(Rendered images and their source text)
○ ○ ○ ○ ○ ○ ○
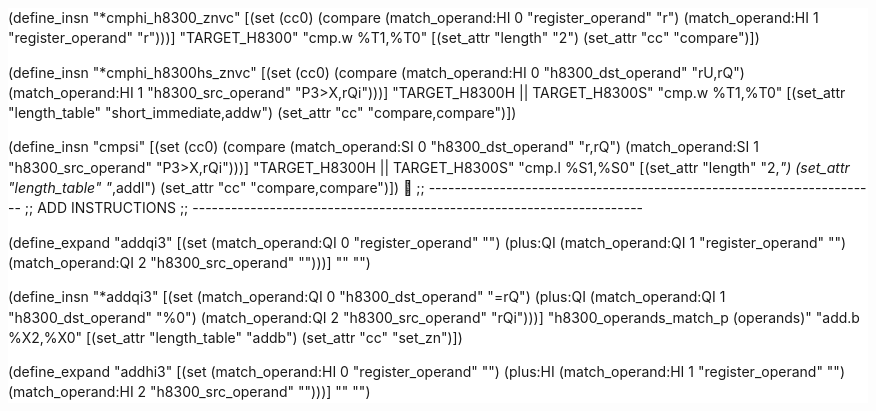 (define_insn "*cmphi_h8300_znvc"
  [(set (cc0)
        (compare (match_operand:HI 0 "register_operand" "r")
                 (match_operand:HI 1 "register_operand" "r")))]
  "TARGET_H8300"
  "cmp.w        %T1,%T0"
  [(set_attr "length" "2")
   (set_attr "cc" "compare")])

(define_insn "*cmphi_h8300hs_znvc"
  [(set (cc0)
        (compare (match_operand:HI 0 "h8300_dst_operand" "rU,rQ")
                 (match_operand:HI 1 "h8300_src_operand" "P3>X,rQi")))]
  "TARGET_H8300H || TARGET_H8300S"
  "cmp.w        %T1,%T0"
  [(set_attr "length_table" "short_immediate,addw")
   (set_attr "cc" "compare,compare")])

(define_insn "cmpsi"
  [(set (cc0)
        (compare (match_operand:SI 0 "h8300_dst_operand" "r,rQ")
                 (match_operand:SI 1 "h8300_src_operand" "P3>X,rQi")))]
  "TARGET_H8300H || TARGET_H8300S"
  "cmp.l        %S1,%S0"
  [(set_attr "length" "2,*")
   (set_attr "length_table" "*,addl")
   (set_attr "cc" "compare,compare")])

;; ----------------------------------------------------------------------
;; ADD INSTRUCTIONS
;; ----------------------------------------------------------------------

(define_expand "addqi3"
  [(set (match_operand:QI 0 "register_operand" "")
        (plus:QI (match_operand:QI 1 "register_operand" "")
                 (match_operand:QI 2 "h8300_src_operand" "")))]
  ""
  "")

(define_insn "*addqi3"
  [(set (match_operand:QI 0 "h8300_dst_operand" "=rQ")
        (plus:QI (match_operand:QI 1 "h8300_dst_operand" "%0")
                 (match_operand:QI 2 "h8300_src_operand" "rQi")))]
  "h8300_operands_match_p (operands)"
  "add.b        %X2,%X0"
  [(set_attr "length_table" "addb")
   (set_attr "cc" "set_zn")])

(define_expand "addhi3"
  [(set (match_operand:HI 0 "register_operand" "")
        (plus:HI (match_operand:HI 1 "register_operand" "")
                 (match_operand:HI 2 "h8300_src_operand" "")))]
  ""
  "")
○ ○ ○ ○ ○ ○ ○
How many lines of the rows contain the string "plus"? Give only the number.

3